Progressives should take credit where credit is due

I don’t know where Jennie Knapp gets her history (sounds like it might be from Ken Burns documentaries), but she needs to study more.

Knapp apparently thinks that Progressives created the National Park System. But the National Park System was established under a Republican president, Ulysses S. Grant, and doubled in size by another Republican president, Theodore Roosevelt. Knapp apparently thinks that Progressives were the champions of civil rights. But look at the vote breakdown by party on the Civil Rights Act of 1964. On the original House vote, Republicans voted 80 percent yes, and Democrats 61 percent. On the original Senate version, Republicans voted 82 percent yes, and Democrats 69 percent. On final passage of the Senate version in the House, Republicans voted 80 percent yes, and Democrats just 63 percent.

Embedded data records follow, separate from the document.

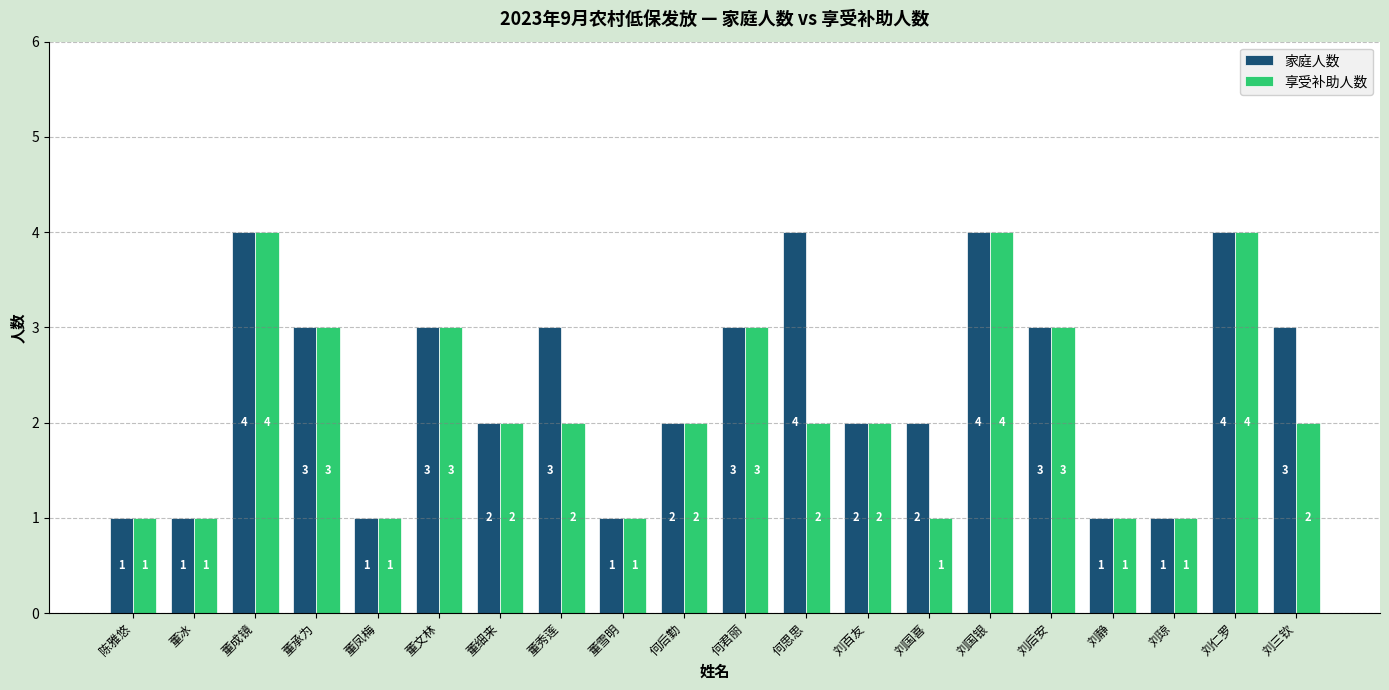

At which label does 家庭人数 first exceed 3?

董成镜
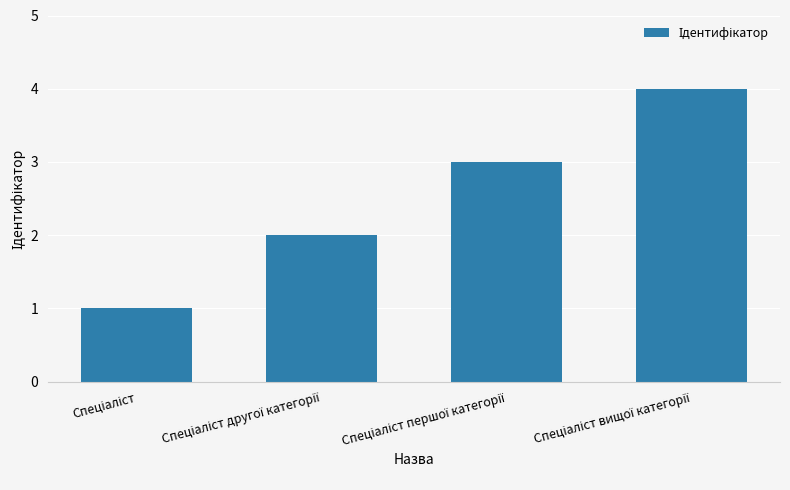

How many bars are there in total?

4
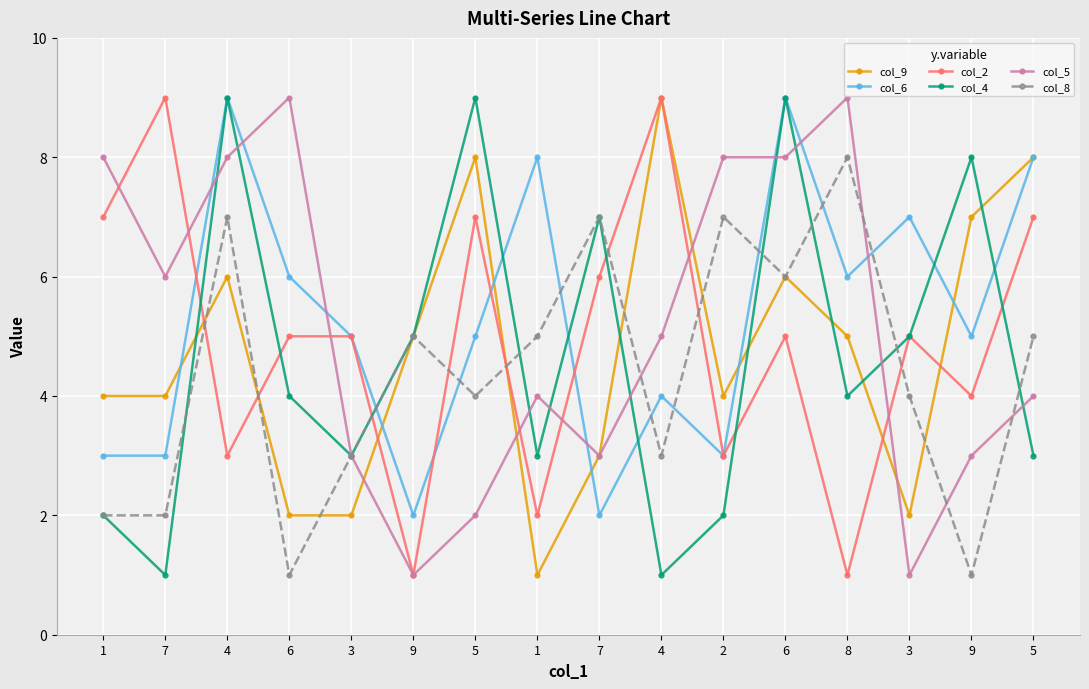

What is the sum of all col_5 values?

82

Likewise, if you look at the vote breakdown by party on the Voting Rights Act of 1965, in the original House vote, Republicans voted 94 percent yes, Democrats 73 percent. In the Senate, Republicans 82 percent yes, Democrats 78 percent. On final passage of the conference report, House Republicans voted 85 percent yes, Democrats 80 percent, and Senate Republicans voted 97 percent yes, Democrats 74 percent.

Which party was it that led on passage of our nation’s fundamental civil rights legislation? On every one of the key votes, the Party of Lincoln voted yes in greater percentages than the Democrats.

When it comes to Medicare, however, I’ll certainly let Progressives take the credit. In its first year, Medicare cost $3 billion, and was projected to cost $12 billion by 1990. The actual cost in 1990 was $107 billion. By 2004, the estimated unfunded liability of Medicare (the difference between projected Medicare tax revenue and benefits promised) was over $60 trillion. Medicare alone was projected to consume more than 51 percent of all Federal taxes by 2042, and 100 percent of the Federal budget by 2082.

Estimated Medicare unfunded liability is now over $89 trillion. That’s $289,000 for every man, woman, and child in the country. It is either inter-generational theft, or a promise that can’t help but be broken – or both.

We can expect a similar outcome from the universal health care program Progressives are trying to foist on us now. Yes, they can certainly take credit for that.